> [Exercise objective]: From the data below, extract each line that contains the string "True".
══ Source information ══
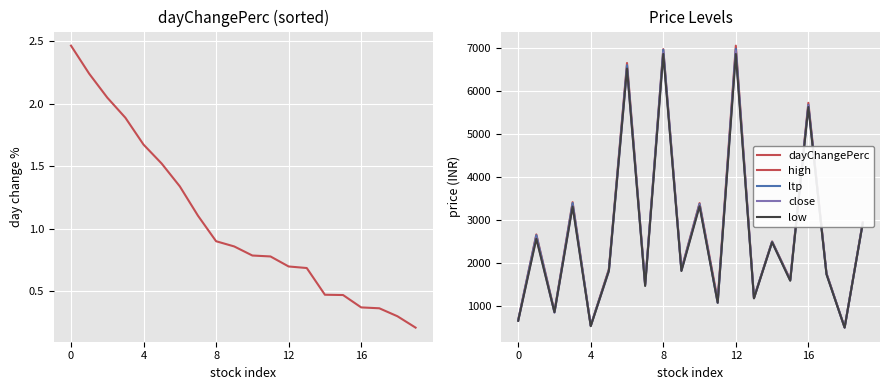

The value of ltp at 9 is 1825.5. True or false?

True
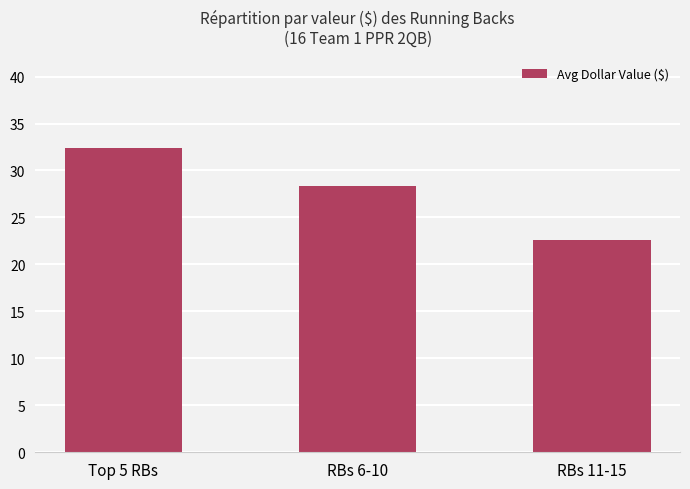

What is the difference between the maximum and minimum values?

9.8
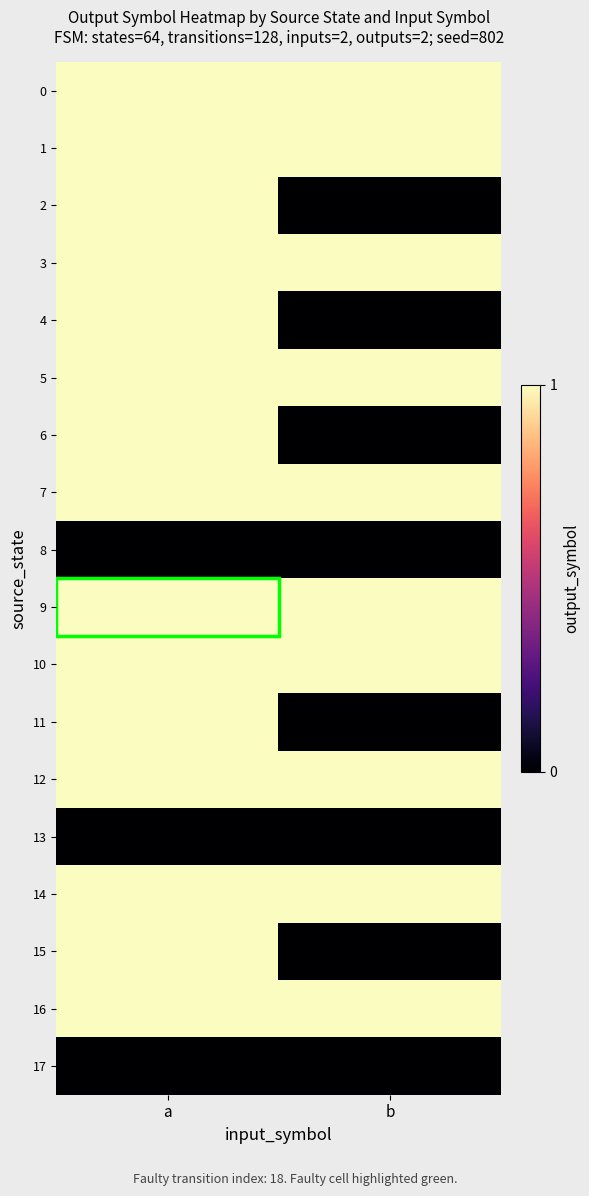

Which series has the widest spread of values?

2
═══
> [Reply]:
The value of ltp at 9 is 1825.5. True or false?
True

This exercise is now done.